◆ **Page text**
* START *
As #ped7g points out, you're doing several things wrong: using the int 0x80 32-bit ABI in 64-bit code, and passing character values instead of pointers to the write() system call.
Here's how to print an integer in x8-64 Linux, the simple and somewhat-efficient1 way, using the same repeated division / modulo by 10.
System calls are expensive (probably thousands of cycles for write(1, buf, 1)), and doing a syscall inside the loop steps on registers so it's inconvenient and clunky as well as inefficient. We should write the characters into a small buffer, in printing order (most-significant digit at the lowest address), and make a single write() system call on that.
But then we need a buffer. The maximum length of a 64-bit integer is only 20 decimal digits, so we can just use some stack space. In x86-64 Linux, we can use stack space below RSP (up to 128B) without "reserving" it by modifying RSP. This is called the red-zone. If you wanted to pass the buffer to another function instead of a syscall, you would have to reserve space with sub $24, %rsp or something.
Instead of hard-coding system-call numbers, using GAS makes it easy to use the constants defined in .h files. Note the mov $__NR_write, %eax near the end of the function. The x86-64 SystemV ABI passes system-call arguments in similar registers to the function-calling convention. (So it's totally different from the 32-bit int 0x80 ABI, which you shouldn't use in 64-bit code.)
// building with gcc foo.S will use CPP before GAS so we can use headers
#include <asm/unistd.h> // This is a standard Linux / glibc header file
// includes unistd_64.h or unistd_32.h depending on current mode
// Contains only #define constants (no C prototypes) so we can include it from asm without syntax errors.
.p2align 4
.globl print_integer #void print_uint64(uint64_t value)
print_uint64:
lea -1(%rsp), %rsi # We use the 128B red-zone as a buffer to hold the string
# a 64-bit integer is at most 20 digits long in base 10, so it fits.
movb $'\n', (%rsi) # store the trailing newline byte. (Right below the return address).
* END *
◆ **Job 1**
Write out the passage of the x86-64 integer-printing text above between "But then we" and "sub $24, %rsp or something.", inclusive.
◆ **Job 2**
Continue the x86-64 integer-printing text above from its final line onward.
The lines after this point come from a separate, unrelated source.

◆ **Data lines**
* START *
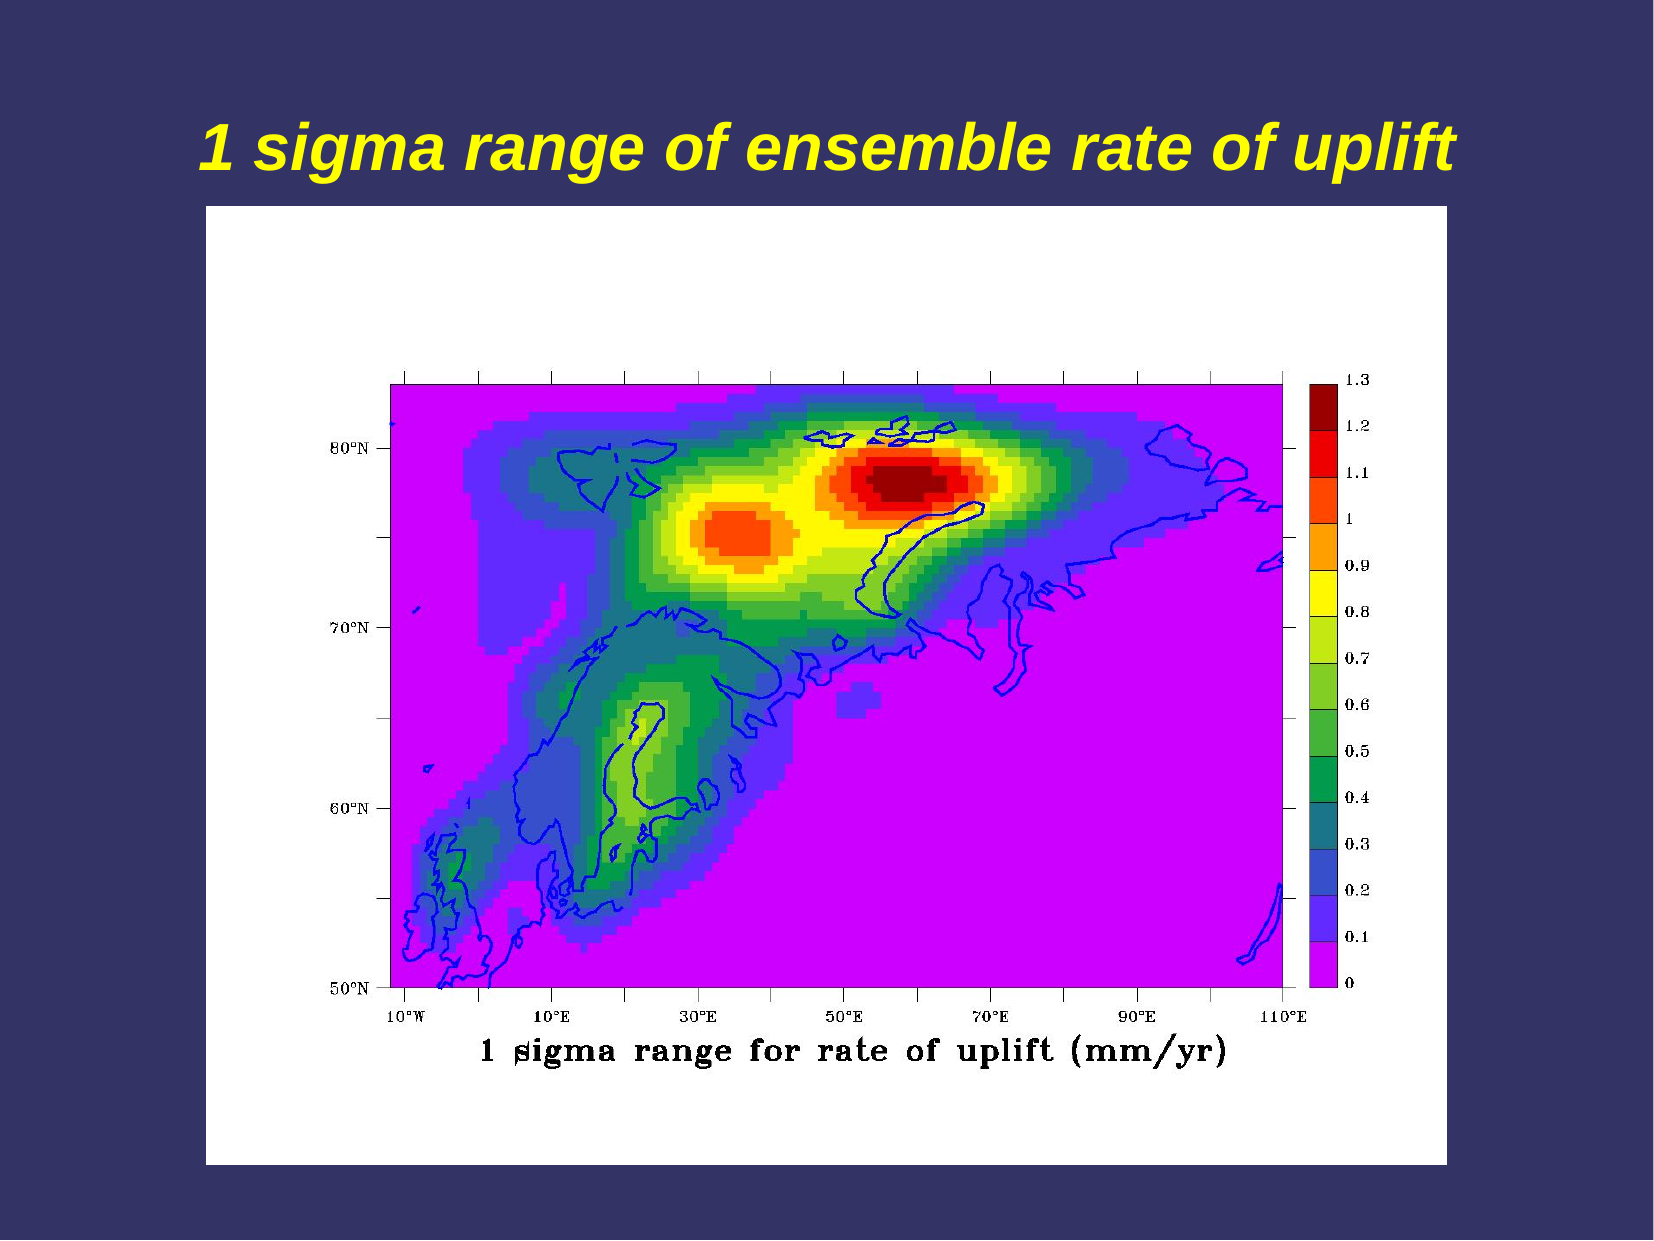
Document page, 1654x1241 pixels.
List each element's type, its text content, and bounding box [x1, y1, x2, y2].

picture [206, 206, 1447, 1165]
title 1 sigma range of ensemble rate of uplift [121, 49, 1534, 250]
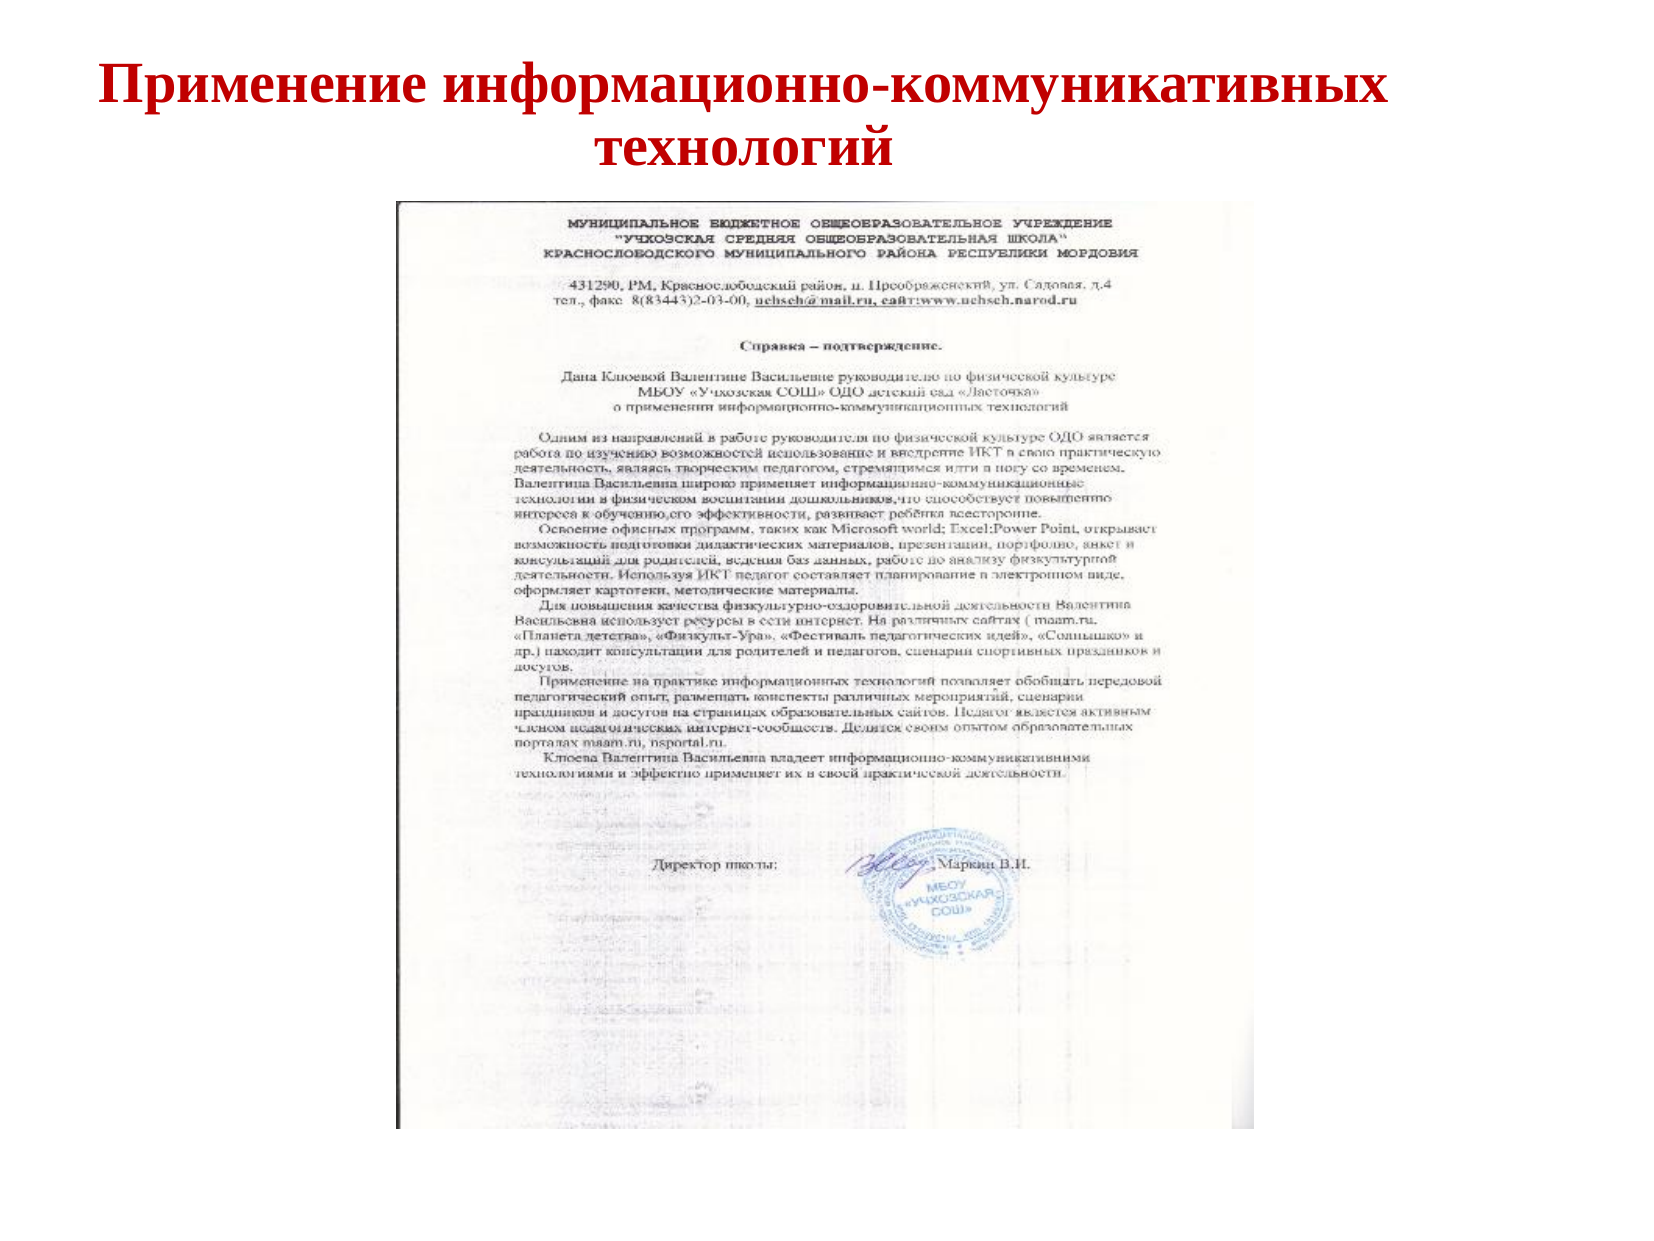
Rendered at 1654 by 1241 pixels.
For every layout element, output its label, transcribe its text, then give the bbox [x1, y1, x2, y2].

picture [396, 201, 1254, 1129]
title Применение информационно-коммуникативных технологий [0, 29, 1489, 202]
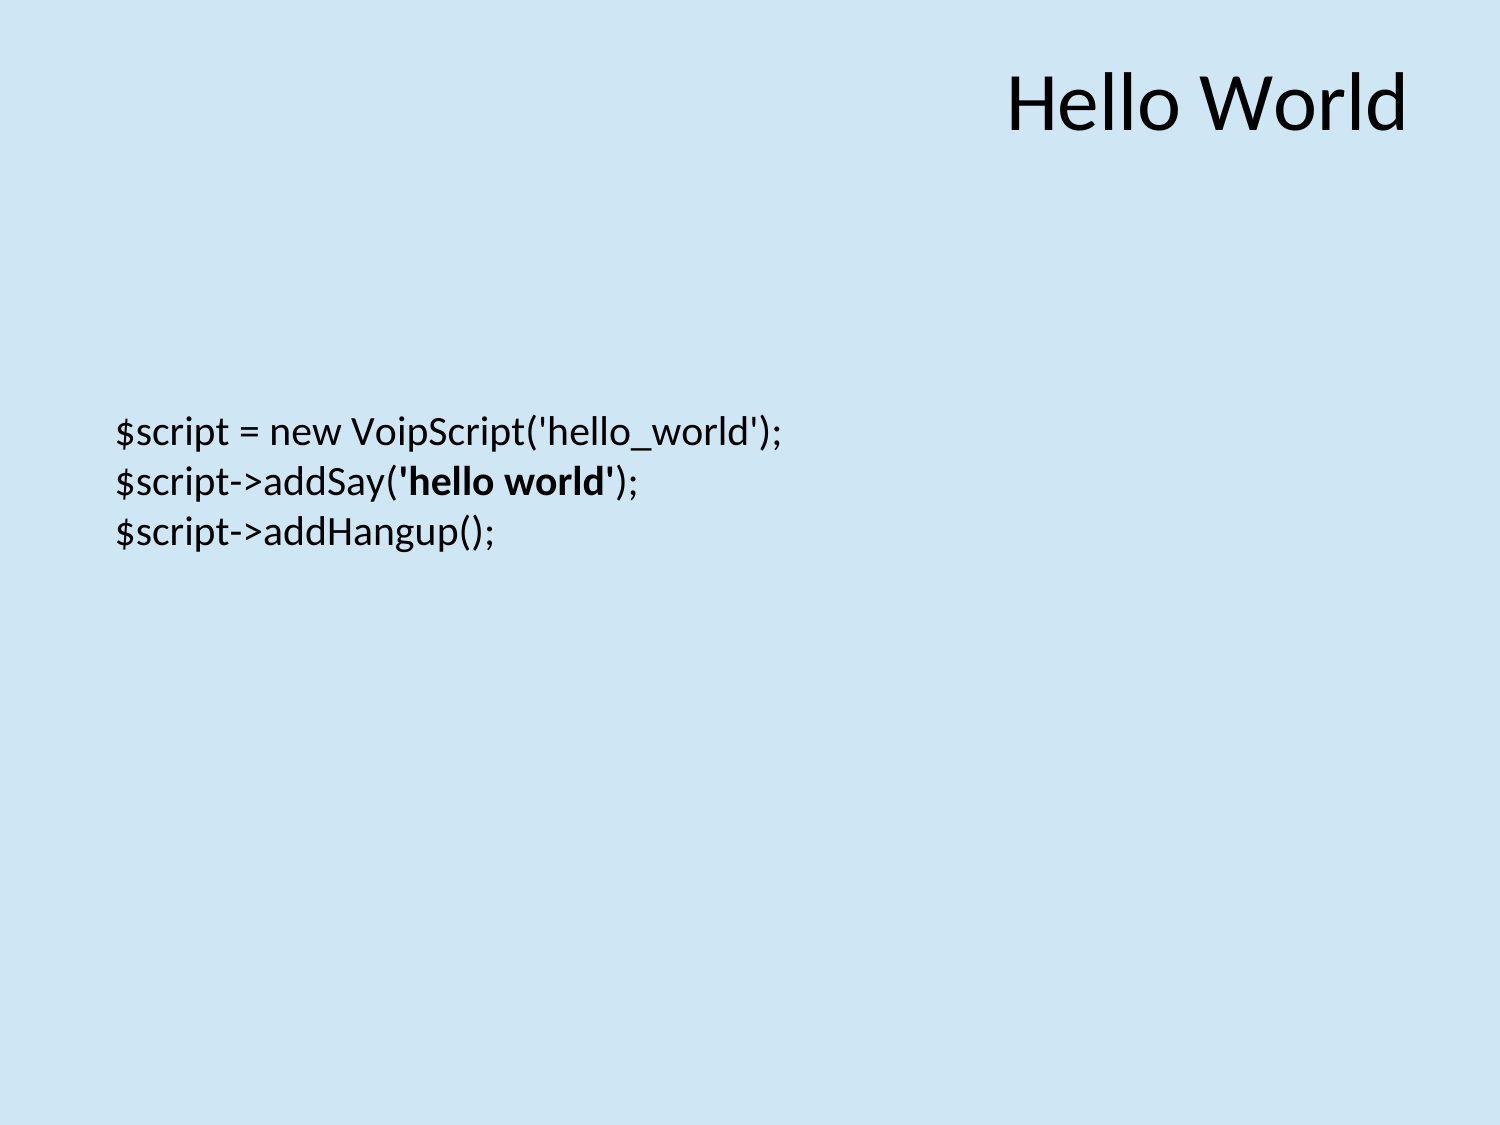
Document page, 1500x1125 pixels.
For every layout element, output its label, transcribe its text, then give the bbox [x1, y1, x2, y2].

text_box $script = new VoipScript('hello_world'); $script->addSay('hello world'); $script->addHangup(); [99, 395, 1500, 562]
title Hello World [75, 39, 1426, 156]
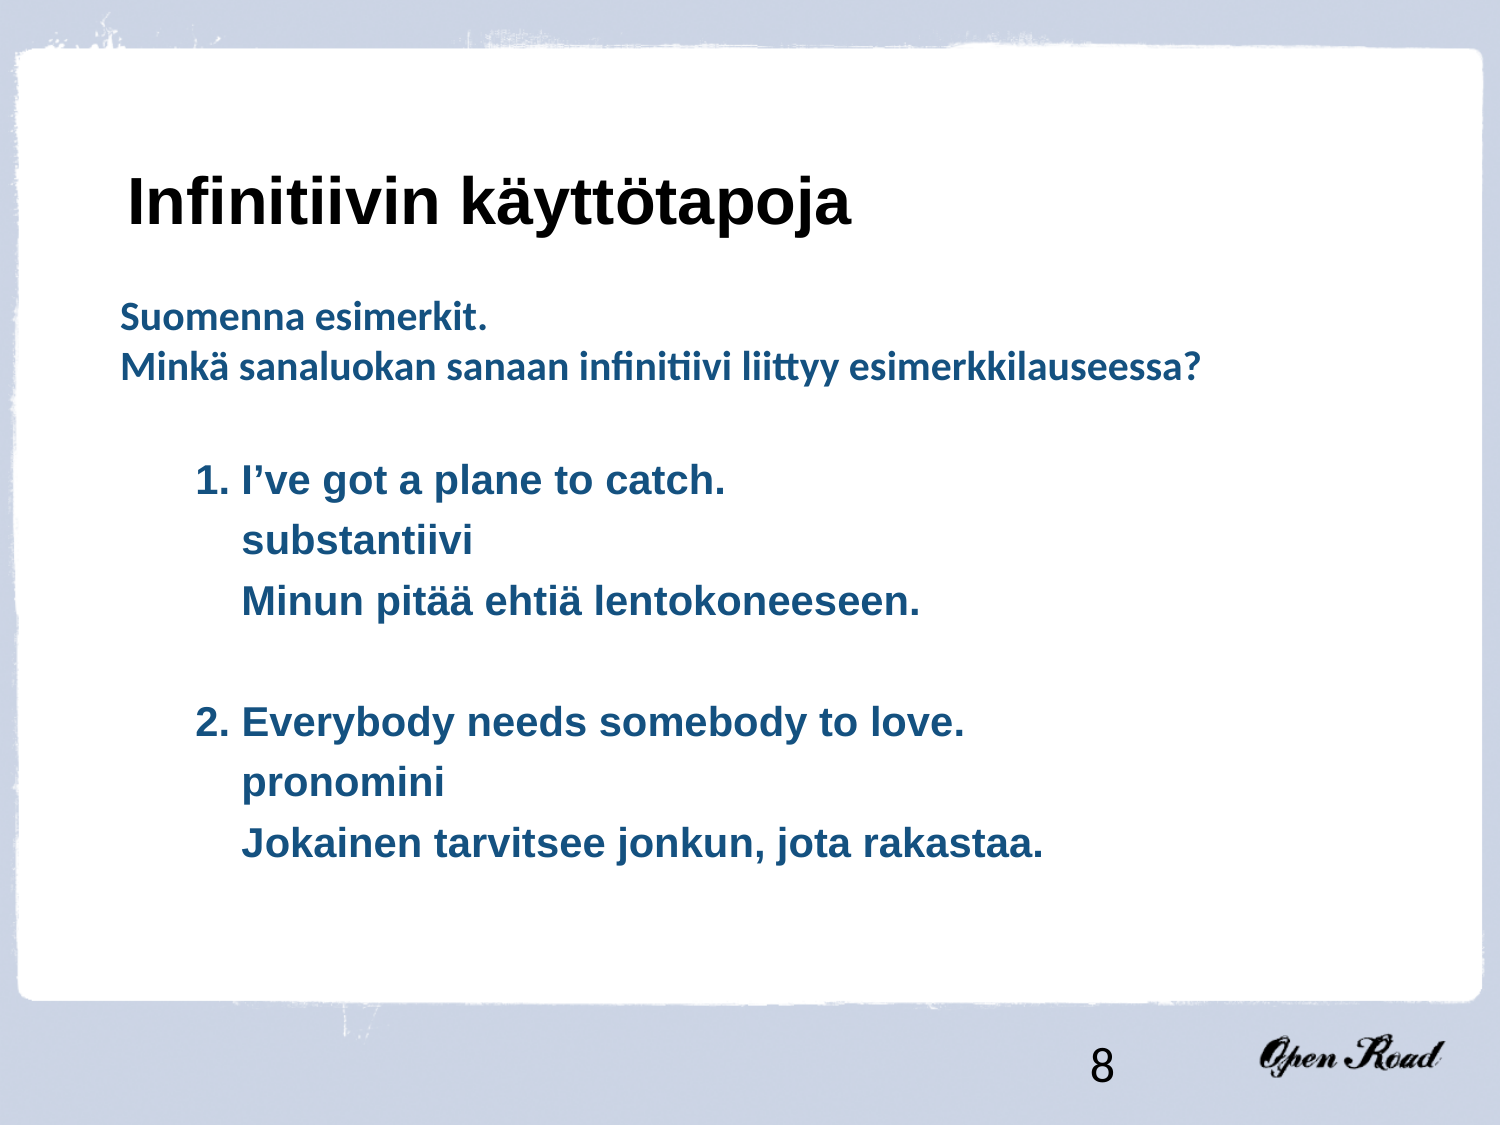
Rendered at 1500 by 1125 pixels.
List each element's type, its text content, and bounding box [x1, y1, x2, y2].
* END *
◆ **Expected output 1**
But then we need a buffer. The maximum length of a 64-bit integer is only 20 decimal digits, so we can just use some stack space. In x86-64 Linux, we can use stack space below RSP (up to 128B) without "reserving" it by modifying RSP. This is called the red-zone. If you wanted to pass the buffer to another function instead of a syscall, you would have to reserve space with sub $24, %rsp or something.

◆ **Expected output 2**
# If you need a null-terminated string, leave an extra byte of room and store '\n\0'. Or push $'\n'
mov $10, %ecx # same as mov $10, %rcx but 2 bytes shorter
# note that newline (\n) has ASCII code 10, so we could actually have stored the newline with movb %cl, (%rsi) to save code size.
mov %rdi, %rax # function arg arrives in RDI; we need it in RAX for div
.Ltoascii_digit: # do{
xor %edx, %edx
div %rcx # rax = rdx:rax / 10. rdx = remainder
# store digits in MSD-first printing order, working backwards from the end of the string
add $'0', %edx # integer to ASCII. %dl would work, too, since we know this is 0-9
dec %rsi
mov %dl, (%rsi) # *--p = (value%10) + '0';
test %rax, %rax
jnz .Ltoascii_digit # } while(value != 0)
# If we used a loop-counter to print a fixed number of digits, we would get leading zeros
# The do{}while() loop structure means the loop runs at least once, so we get "0\n" for input=0
# Then print the whole string with one system call
mov $__NR_write, %eax # call number from asm/unistd_64.h
mov $1, %edi # fd=1
# %rsi = start of the buffer
mov %rsp, %rdx
sub %rsi, %rdx # length = one_past_end - start
syscall # write(fd=1 /*rdi*/, buf /*rsi*/, length /*rdx*/); 64-bit ABI
# rax = return value (or -errno)
# rcx and r11 = garbage (destroyed by syscall/sysret)
# all other registers = unmodified (saved/restored by the kernel)
# we don't need to restore any registers, and we didn't modify RSP.
ret
To test this function, I put this in the same file to call it and exit:
.p2align 4
.globl _start
_start:
mov $10120123425329922, %rdi
# mov $0, %edi # Yes, it does work with input = 0
call print_uint64
xor %edi, %edi
mov $__NR_exit, %eax
syscall # sys_exit(0)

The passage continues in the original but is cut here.